-- Opening Marker --

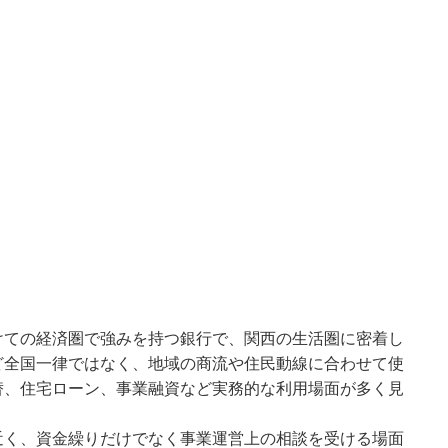
けての経済圏で強みを持つ銀行で、関西の生活圏に密着し
ど全国一律ではなく、地域の商流や住民動線に合わせて使
替、住宅ローン、事業融資など実務的な利用場面が多く見
近く、資金繰りだけでなく事業運営上の相談を受ける場面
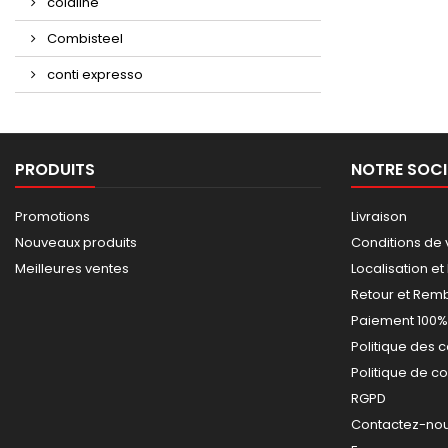
coldline
Combisteel
conti expresso
PRODUITS
NOTRE SOCI
Promotions
Livraison
Nouveaux produits
Conditions de 
Meilleures ventes
Localisation et
Retour et Re
Paiement 100%
Politique des 
Politique de co
RGPD
Contactez-nous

-- Closing Marker --

__Instruction__
Reproduce every line of text in the listing above without alteration, omitting the pictures.

__Output for this task__
けての経済圏で強みを持つ銀行で、関西の生活圏に密着し
ど全国一律ではなく、地域の商流や住民動線に合わせて使
替、住宅ローン、事業融資など実務的な利用場面が多く見
近く、資金繰りだけでなく事業運営上の相談を受ける場面
coldline
Combisteel
conti expresso
PRODUITS
NOTRE SOCI
Promotions
Livraison
Nouveaux produits
Conditions de 
Meilleures ventes
Localisation et
Retour et Re
Paiement 100%
Politique des 
Politique de co
RGPD
Contactez-nous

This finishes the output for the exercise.